Emploi des seniors : le double discours des employeurs
L'âge effectif de sortie du marché du travail est en moyenne de 58,4 ans, alors que les Français ne font valoir leur droit à la retraite qu'à partir de 61,5 ans, en moyenne.
Le double discours des employeurs."Les gens sortent du travail par le chômage, par le licenciement, pas par la retraite", explique Anne-Marie Guillemard, sociologue à l'université Paris-Descartes et spécialiste de la protection sociale. "A partir du milieu des années 1970, les employeurs avaient pris l'habitude d'arbitrer les suppressions d'emplois en défaveur des plus âgés, grâce aux dispositifs de préretraites", expliquait également Anne Jolivet, économiste à l'IRES, au Monde, en 2009.
De nombreux chercheurs mettent en cause le double discours des employeurs sur cette question : d'un côté, le Medef réclame le relèvement de l'âge légal de départ à la retraite à 63,5 ans. De l'autre, les entreprises font tout pour se débarrasser de leurs seniors. De nombreuses entreprises préfèrent voir leurs salariés partir le plus tôt possible, ces derniers étant considérés comme trop chers et plus assez productifs. Surtout, la difficulté pour les seniors est souvent l'étape suivante : le retour à l'emploi. "La discrimination liée à l'âge à l'embauche est avérée, souligne Anne Jolivet, 57 % des [chômeurs de] 50 ans et plus sont des chômeurs de longue durée."

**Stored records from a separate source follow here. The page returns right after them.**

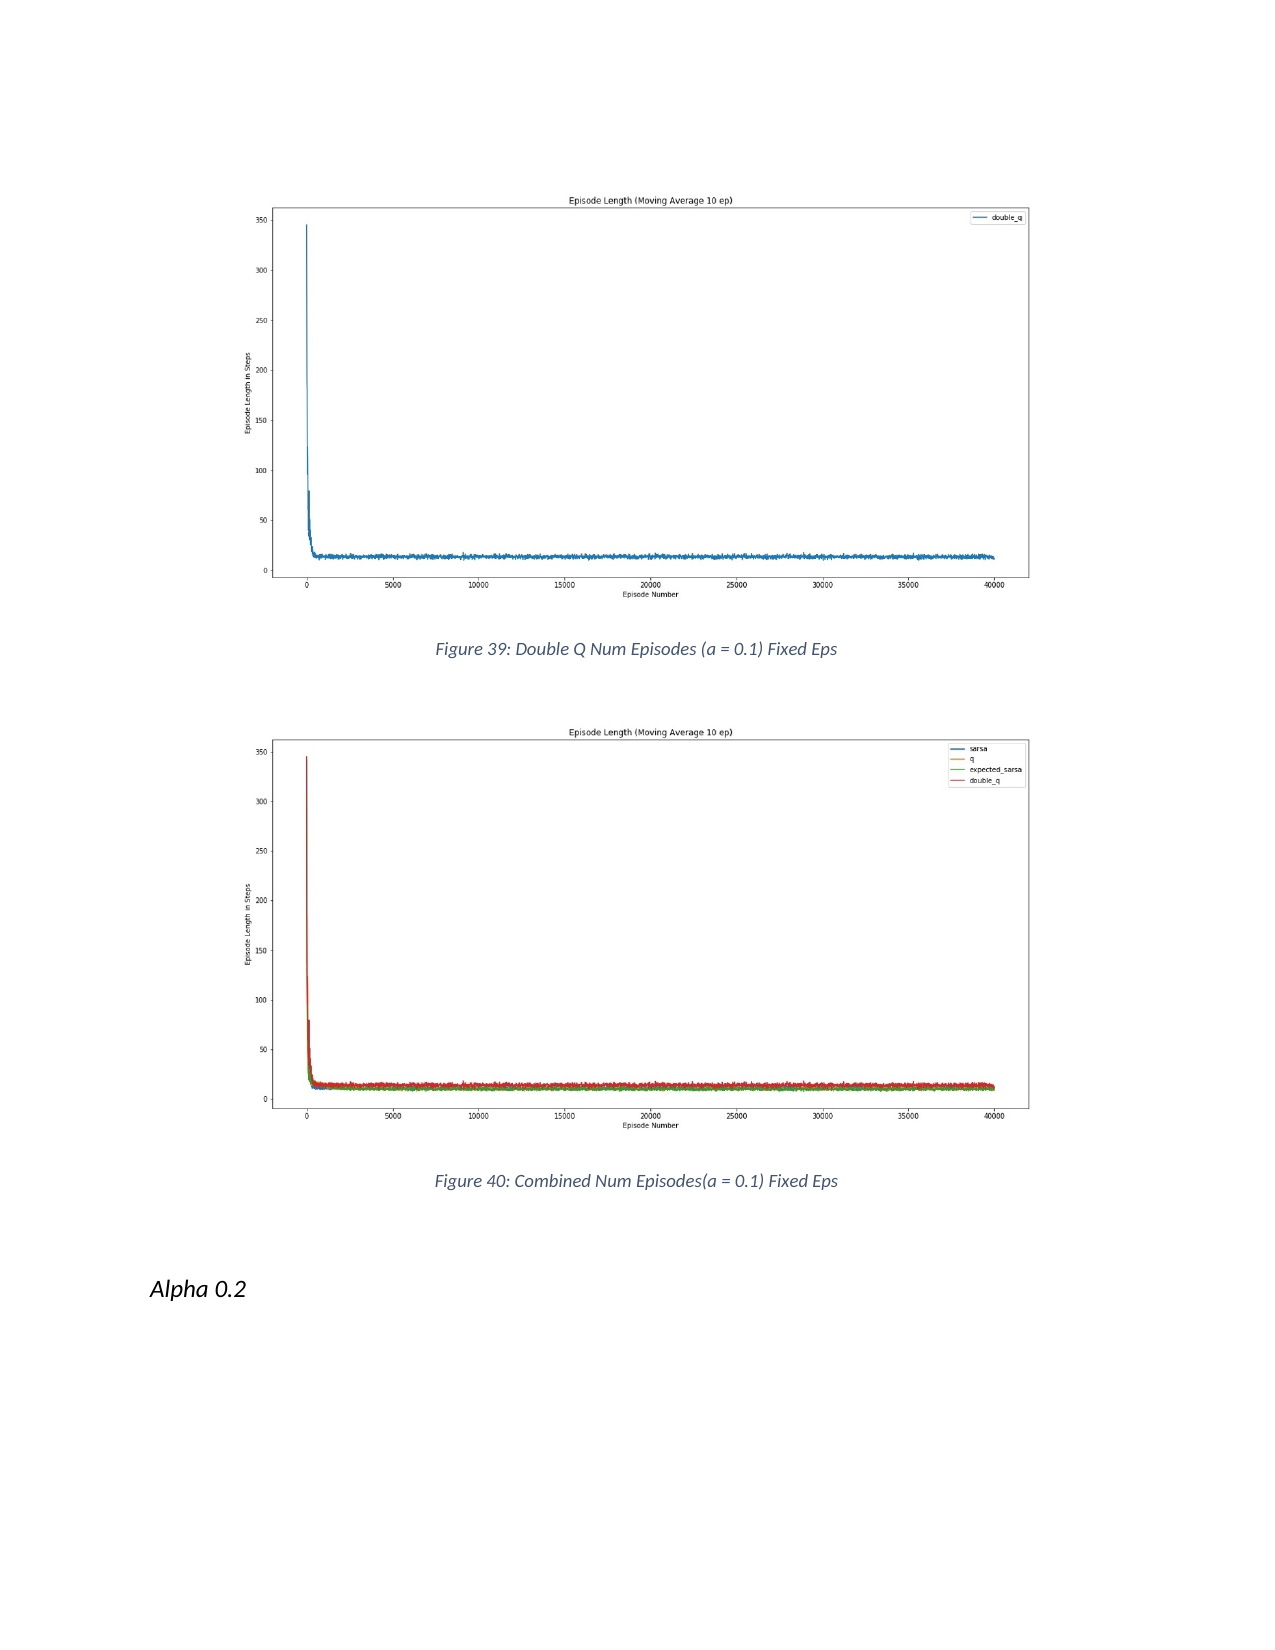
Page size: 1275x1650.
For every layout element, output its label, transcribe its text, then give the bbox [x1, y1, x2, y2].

text Alpha 0.2 [150, 1273, 1125, 1304]
text Figure 39: Double Q Num Episodes (a = 0.1) Fixed Eps [150, 638, 1125, 660]
picture [150, 681, 1125, 1169]
picture [150, 150, 1125, 638]
text Figure 40: Combined Num Episodes(a = 0.1) Fixed Eps [150, 1169, 1125, 1192]
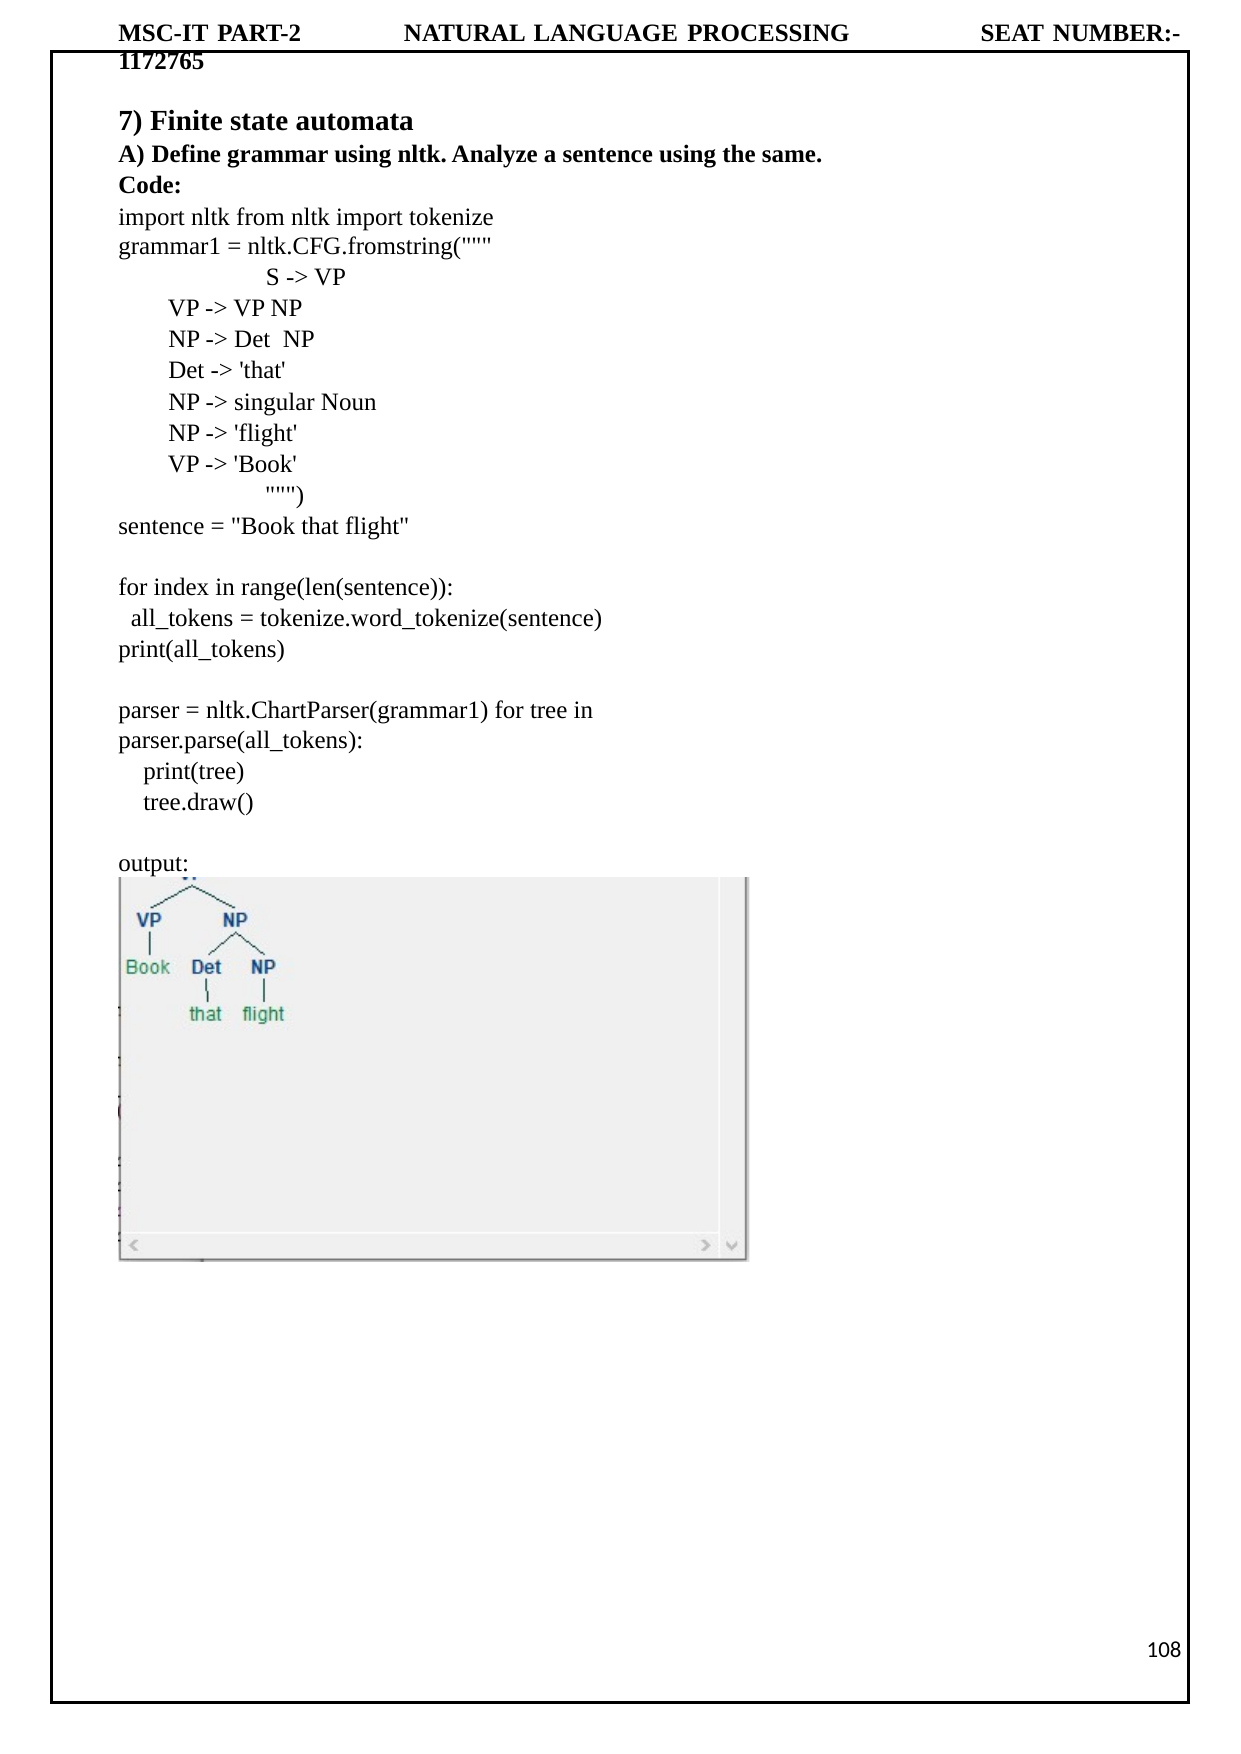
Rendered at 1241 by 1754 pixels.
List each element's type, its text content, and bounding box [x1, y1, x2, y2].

Des réformes peu efficaces. D'autant plus que ces données évoluent peu : la réforme Fillon de 2003 a eu un effet pervers. Avec les retraites anticipées pour "carrière longue" (plus de 100 000 départs anticipés par an entre 2004 et 2008), le taux d'emploi des seniors n'a quasiment pas progressé ces dernières années.
Le plan d'emploi pour les seniors, inscrit dans la loi de financement de la Sécurité sociale pour 2009, couvre environ 80 % des 17 millions de salariés, selon le ministère du travail. Mais les entreprises ont rarement inscrit des objectifs de recrutement, misant plutôt sur le maintien dans l'emploi.
Améliorer la qualité de l'emploi des seniors. Ce plan reste toutefois très éloigné des politiques volontaristes mises en place dans certains pays. "On est dans du cosmétique", estime Anne-Marie Guillemard. Et de citer l'exemple finlandais. Helsinki a lourdement investi dans l'amélioration des conditions de travail des seniors, l'aménagement des postes et leur fin de carrière.
"La question est bien de savoir pourquoi plus des deux tiers des salariés en France ne souhaitent pas travailler plus longtemps", expliquait Bruno Palier dans un entretien au Monde en février. "Ce n'est pas du tout anecdotique, prévient Anne-Marie Guillemard, c'est un aspect central du débat sur la réforme des retraites : comment donner aux gens envie de rester dans l'emploi."
L'économiste Nicolas Bouzou estime que c'est plutôt l'âge légal de 60 ans qui pousse les employeurs à ne pas investir sur les seniors. Et que repousser cette limite permettrait d'améliorer leur taux d'emploi. Mais d'autres, comme le blogueur et journaliste économique Jean-François Couvrat, remarquent que c'est justement dans la tranche d'âge 55-59 ans qu'il y a le plus d'emplois à gagner.